[Stored data entries]
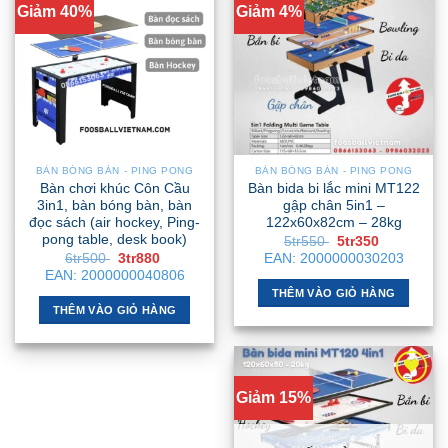
Giảm 40%
Giảm 4%
BÀN BÓNG BÀN - PING PONG
BÀN BÓNG BÀN - PING PONG
Bàn chơi khúc Côn Cầu
Bàn bida bi lắc mini MT122
3in1, bàn bóng bàn, bàn
gập chân 5in1 –
đọc sách (air hockey, Ping-
122x60x82cm – 28kg
pong table, desk book)
Giá
Giá
5tr550
5tr350
gốc
hiện
Giá
Giá
6tr500
3tr880
EAN:
2000000030203
là:
tại
gốc
hiện
EAN:
2000000040806
5tr550 .
là:
là:
tại
5tr350 .
THÊM VÀO GIỎ HÀNG
6tr500 .
là:
3tr880 .
THÊM VÀO GIỎ HÀNG
Giảm 15%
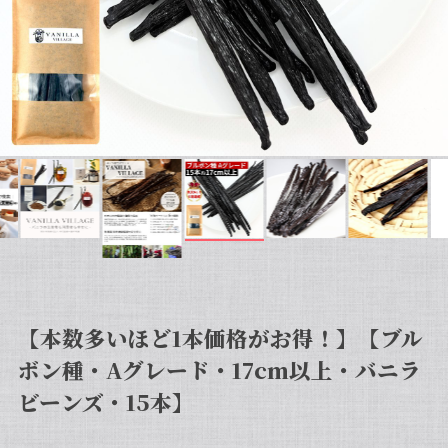
【本数多いほど1本価格がお得！】【ブル
ボン種・Aグレード・17cm以上・バニラ
ビーンズ・15本】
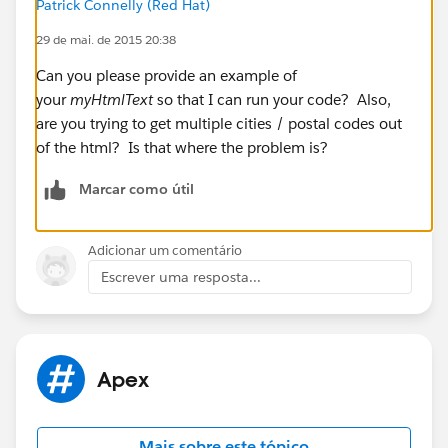
Patrick Connelly (Red Hat)
29 de mai. de 2015 20:38
Can you please provide an example of
your
myHtmlText
so that I can run your code? Also,
are you trying to get multiple cities / postal codes out
of the html? Is that where the problem is?
Marcar como útil
Adicionar um comentário
Escrever uma resposta...
Apex
Mais sobre este tópico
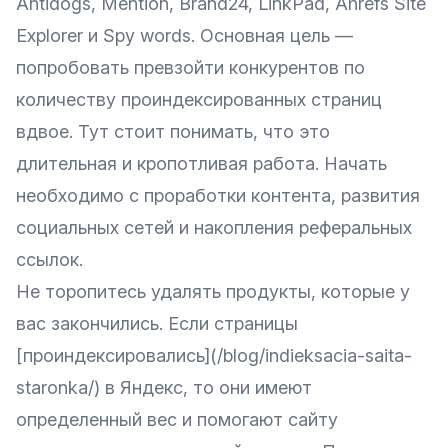
Antidogs, Mention, Brand24, LinkPad, Ahrefs Site
Explorer и Spy words. Основная цель —
попробовать превзойти конкурентов по
количеству проиндексированных страниц
вдвое. Тут стоит понимать, что это
длительная и кропотливая работа. Начать
необходимо с проработки контента, развития
социальных сетей и накопления реферальных
ссылок.
Не торопитесь удалять продукты, которые у
вас закончились. Если страницы
[проиндексировались](/blog/indieksacia-saita-
staronka/) в Яндекс, то они имеют
определенный вес и помогают сайту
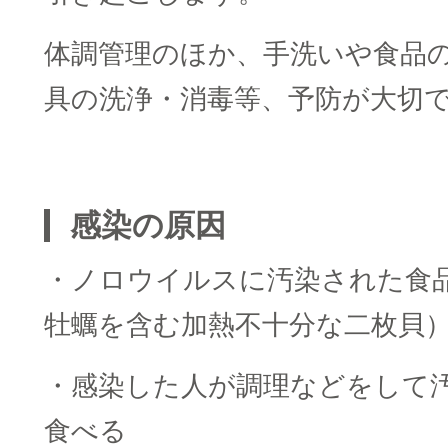
体調管理のほか、手洗いや食品
具の洗浄・消毒等、予防が大切
□
感染の原因
・ノロウイルスに汚染された食
牡蠣を含む加熱不十分な二枚貝
・感染した人が調理などをして
食べる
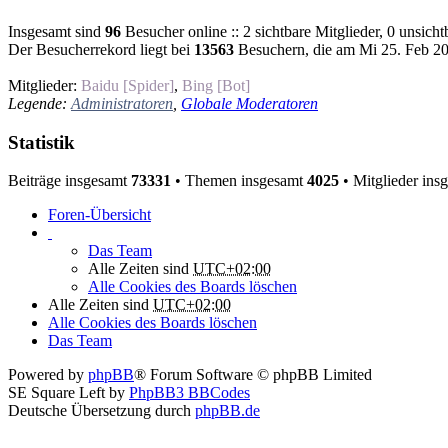
Insgesamt sind
96
Besucher online :: 2 sichtbare Mitglieder, 0 unsich
Der Besucherrekord liegt bei
13563
Besuchern, die am Mi 25. Feb 202
Mitglieder:
Baidu [Spider]
,
Bing [Bot]
Legende:
Administratoren
,
Globale Moderatoren
Statistik
Beiträge insgesamt
73331
• Themen insgesamt
4025
• Mitglieder ins
Foren-Übersicht
Das Team
Alle Zeiten sind
UTC+02:00
Alle Cookies des Boards löschen
Alle Zeiten sind
UTC+02:00
Alle Cookies des Boards löschen
Das Team
Powered by
phpBB
® Forum Software © phpBB Limited
SE Square Left by
PhpBB3 BBCodes
Deutsche Übersetzung durch
phpBB.de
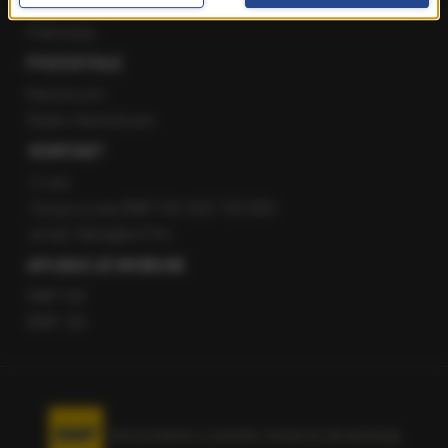
Staż w RMF24
Patronaty
POZOSTAŁE
Newsroom
Radio internetowe
KONTAKT
O nas
Gorąca Linia RMF FM: 600 700 800
email: fakty@rmf.fm
APLIKACJE MOBILNE
RMF FM
RMF ON
Korzystanie z portalu oznacza akceptację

- _What to work on_
Could you restate each record word for word, keeping the pictures out?

- _Task response_
Giảm 40%
Giảm 4%
BÀN BÓNG BÀN - PING PONG
BÀN BÓNG BÀN - PING PONG
Bàn chơi khúc Côn Cầu
Bàn bida bi lắc mini MT122
3in1, bàn bóng bàn, bàn
gập chân 5in1 –
đọc sách (air hockey, Ping-
122x60x82cm – 28kg
pong table, desk book)
Giá
Giá
5tr550
5tr350
gốc
hiện
Giá
Giá
6tr500
3tr880
EAN:
2000000030203
là:
tại
gốc
hiện
EAN:
2000000040806
5tr550 .
là:
là:
tại
5tr350 .
THÊM VÀO GIỎ HÀNG
6tr500 .
là:
3tr880 .
THÊM VÀO GIỎ HÀNG
Giảm 15%
【本数多いほど1本価格がお得！】【ブル
ボン種・Aグレード・17cm以上・バニラ
ビーンズ・15本】
Patrick Connelly (Red Hat)
29 de mai. de 2015 20:38
Can you please provide an example of
your
myHtmlText
so that I can run your code? Also,
are you trying to get multiple cities / postal codes out
of the html? Is that where the problem is?
Marcar como útil
Adicionar um comentário
Escrever uma resposta...
Apex
Mais sobre este tópico
Antidogs, Mention, Brand24, LinkPad, Ahrefs Site
Explorer и Spy words. Основная цель —
попробовать превзойти конкурентов по
количеству проиндексированных страниц
вдвое. Тут стоит понимать, что это
длительная и кропотливая работа. Начать
необходимо с проработки контента, развития
социальных сетей и накопления реферальных
ссылок.
Не торопитесь удалять продукты, которые у
вас закончились. Если страницы
[проиндексировались](/blog/indieksacia-saita-
staronka/) в Яндекс, то они имеют
определенный вес и помогают сайту
体調管理のほか、手洗いや食品
具の洗浄・消毒等、予防が大切
□
感染の原因
・ノロウイルスに汚染された食
牡蠣を含む加熱不十分な二枚貝
・感染した人が調理などをして
食べる
Insgesamt sind
96
Besucher online :: 2 sichtbare Mitglieder, 0 unsich
Der Besucherrekord liegt bei
13563
Besuchern, die am Mi 25. Feb 202
Mitglieder:
Baidu [Spider]
,
Bing [Bot]
Legende:
Administratoren
,
Globale Moderatoren
Statistik
Beiträge insgesamt
73331
• Themen insgesamt
4025
• Mitglieder ins
Foren-Übersicht
Das Team
Alle Zeiten sind
UTC+02:00
Alle Cookies des Boards löschen
Alle Zeiten sind
UTC+02:00
Alle Cookies des Boards löschen
Das Team
Powered by
phpBB
® Forum Software © phpBB Limited
SE Square Left by
PhpBB3 BBCodes
Deutsche Übersetzung durch
phpBB.de
Staż w RMF24
Patronaty
POZOSTAŁE
Newsroom
Radio internetowe
KONTAKT
O nas
Gorąca Linia RMF FM: 600 700 800
email: fakty@rmf.fm
APLIKACJE MOBILNE
RMF FM
RMF ON
Korzystanie z portalu oznacza akceptację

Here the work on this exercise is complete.